Marcus Pöckelmann, Mahmoud Kozae
The production of the digital synopsis of a chapter starts with transcribing instances of it from multiple manuscripts. In the transcription process, the text of each manuscript is transformed into a normalized orthography to ensure that the digital corpus follows a uniform writing standard. Phonetic deviations are adjusted as well in accordance with Classical Arabic, except for such features of Middle Arabic, that are significant for diagnosing manuscripts.
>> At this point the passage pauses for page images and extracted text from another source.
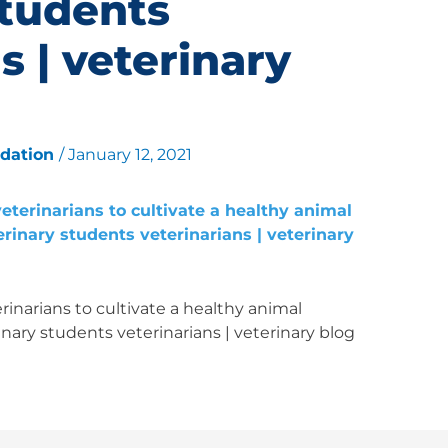
students
s | veterinary
ndation
/
January 12, 2021
inarians to cultivate a healthy animal
nary students veterinarians | veterinary blog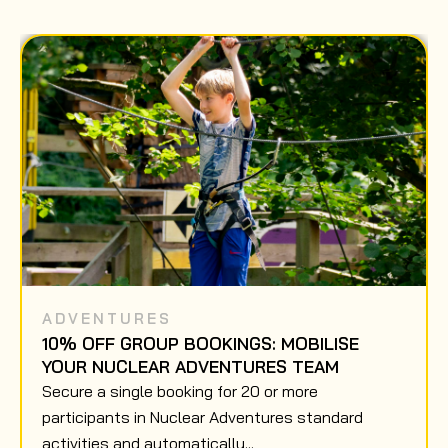
ADVENTURES
10% OFF GROUP BOOKINGS: MOBILISE
YOUR NUCLEAR ADVENTURES TEAM
Secure a single booking for 20 or more
participants in Nuclear Adventures standard
activities and automatically...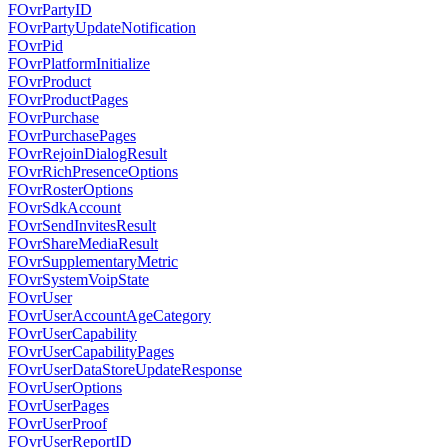
FOvrPartyID
FOvrPartyUpdateNotification
FOvrPid
FOvrPlatformInitialize
FOvrProduct
FOvrProductPages
FOvrPurchase
FOvrPurchasePages
FOvrRejoinDialogResult
FOvrRichPresenceOptions
FOvrRosterOptions
FOvrSdkAccount
FOvrSendInvitesResult
FOvrShareMediaResult
FOvrSupplementaryMetric
FOvrSystemVoipState
FOvrUser
FOvrUserAccountAgeCategory
FOvrUserCapability
FOvrUserCapabilityPages
FOvrUserDataStoreUpdateResponse
FOvrUserOptions
FOvrUserPages
FOvrUserProof
FOvrUserReportID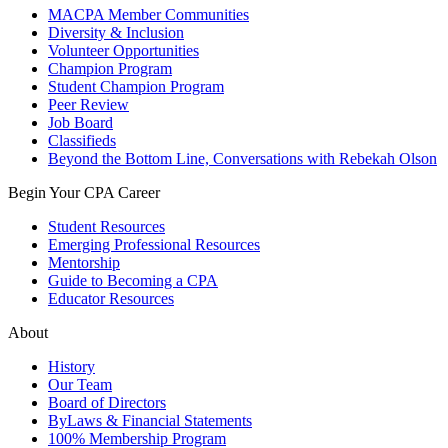
MACPA Member Communities
Diversity & Inclusion
Volunteer Opportunities
Champion Program
Student Champion Program
Peer Review
Job Board
Classifieds
Beyond the Bottom Line, Conversations with Rebekah Olson
Begin Your CPA Career
Student Resources
Emerging Professional Resources
Mentorship
Guide to Becoming a CPA
Educator Resources
About
History
Our Team
Board of Directors
ByLaws & Financial Statements
100% Membership Program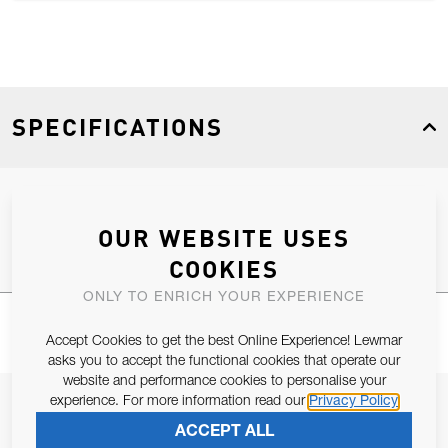
SPECIFICATIONS
Product Type
Spares
OUR WEBSITE USES
COOKIES
ONLY TO ENRICH YOUR EXPERIENCE
Accept Cookies to get the best Online Experience! Lewmar
asks you to accept the functional cookies that operate our
website and performance cookies to personalise your
experience. For more information read our
Privacy Policy
JOIN OUR NEWSLETTER
ACCEPT ALL
ALLOW US TO KEEP IN CONTACT WITH YOU.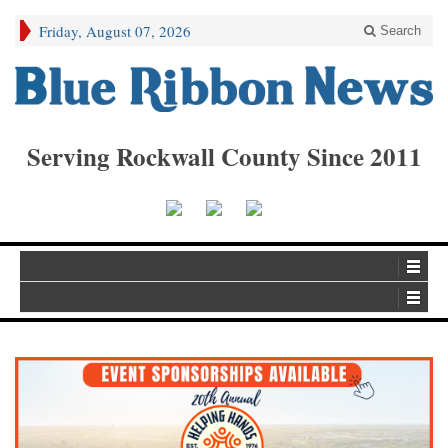
Friday, August 07, 2026
Search
Serving Rockwall County Since 2011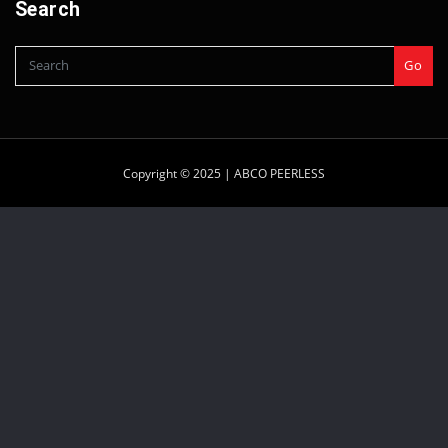
Search
Go
Copyright © 2025 |
ABCO PEERLESS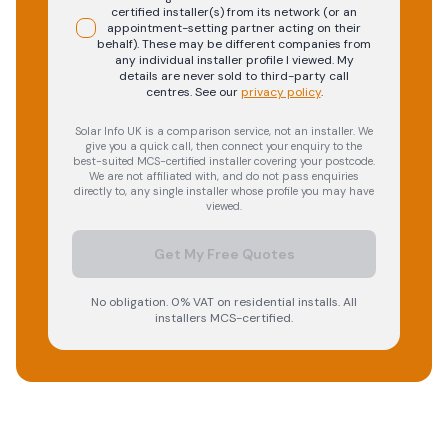
certified installer(s) from its network (or an
appointment-setting partner acting on their
behalf). These may be different companies from
any individual installer profile I viewed. My
details are never sold to third-party call
centres.
See our
privacy policy
.
Solar Info UK is a comparison service, not an installer. We
give you a quick call, then connect your enquiry to the
best-suited MCS-certified installer covering your postcode.
We are not affiliated with, and do not pass enquiries
directly to, any single installer whose profile you may have
viewed.
Get My Free Quotes
No obligation. 0% VAT on residential installs. All
installers MCS-certified.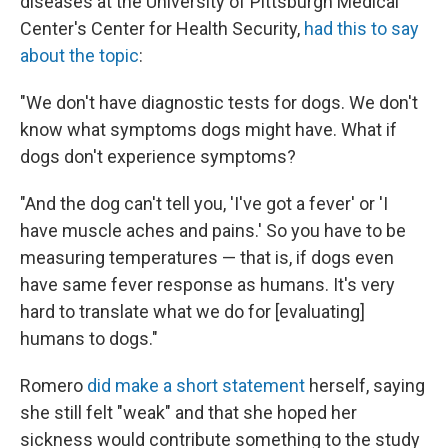
diseases at the University of Pittsburgh Medical
Center's Center for Health Security,
had this to say
about the topic
:
"We don't have diagnostic tests for dogs. We don't
know what symptoms dogs might have. What if
dogs don't experience symptoms?
"And the dog can't tell you, 'I've got a fever' or 'I
have muscle aches and pains.' So you have to be
measuring temperatures — that is, if dogs even
have same fever response as humans. It's very
hard to translate what we do for [evaluating]
humans to dogs."
Romero
did make a short statement
herself, saying
she still felt "weak" and that she hoped her
sickness would contribute something to the study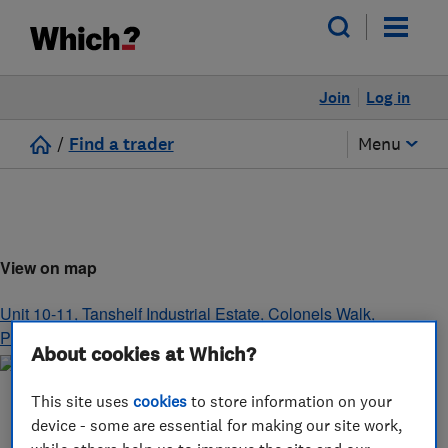
Join
Log in
/
Find a trader
Menu
View on map
Unit 10-11, Tanshelf Industrial Estate, Colonels Walk
,
PONTEFRACT
,
West Yorkshire
,
WF8 4PJ
About cookies at Which?
This site uses
cookies
to store information on your
device - some are essential for making our site work,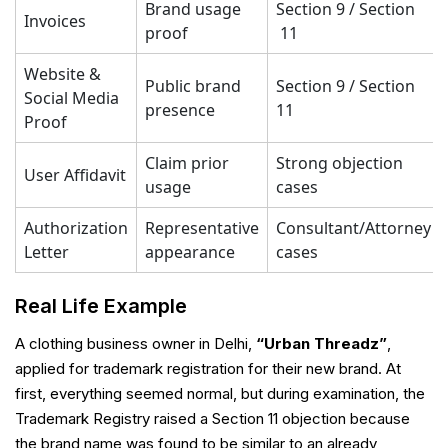
Brand usage
Section 9 / Section
Invoices
proof
11
Website &
Public brand
Section 9 / Section
Social Media
presence
11
Proof
Claim prior
Strong objection
User Affidavit
usage
cases
Authorization
Representative
Consultant/Attorney
Letter
appearance
cases
Real Life Example
A clothing business owner in Delhi,
“Urban Threadz”
,
applied for trademark registration for their new brand. At
first, everything seemed normal, but during examination, the
Trademark Registry raised a Section 11 objection because
the brand name was found to be similar to an already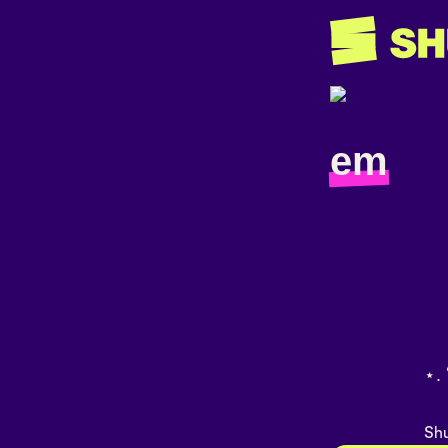
em
⋆. 
Shu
Each transcribed chapter then undergoes a literary analysis, whose end result is an edition, which is segmented into “literary units” with each unit marked by a unique title. This segmentation is a way to identify and describe the structure of a chapter as the content unfolds as elements of wisdom sayings, dialogue, and narration among other types. An identical procedure is followed with any further manuscript containing the same chapter. The unique titles are then used by LERA to detect and align similar passages next to each other. Moreover, LERA provides further assistance for the analysis of the variants, e.g. CATview, a condensed visualization of the alignment that facilitates overview and navigating within the synoptic edition.
LERA offers further features for automatic detection of text variations, for example, passages unique to a single manuscript or passages that are exclusively shared between two manuscripts. Currently, language specific information is being updated to optimize LERA’s filters to function better with Arabic texts.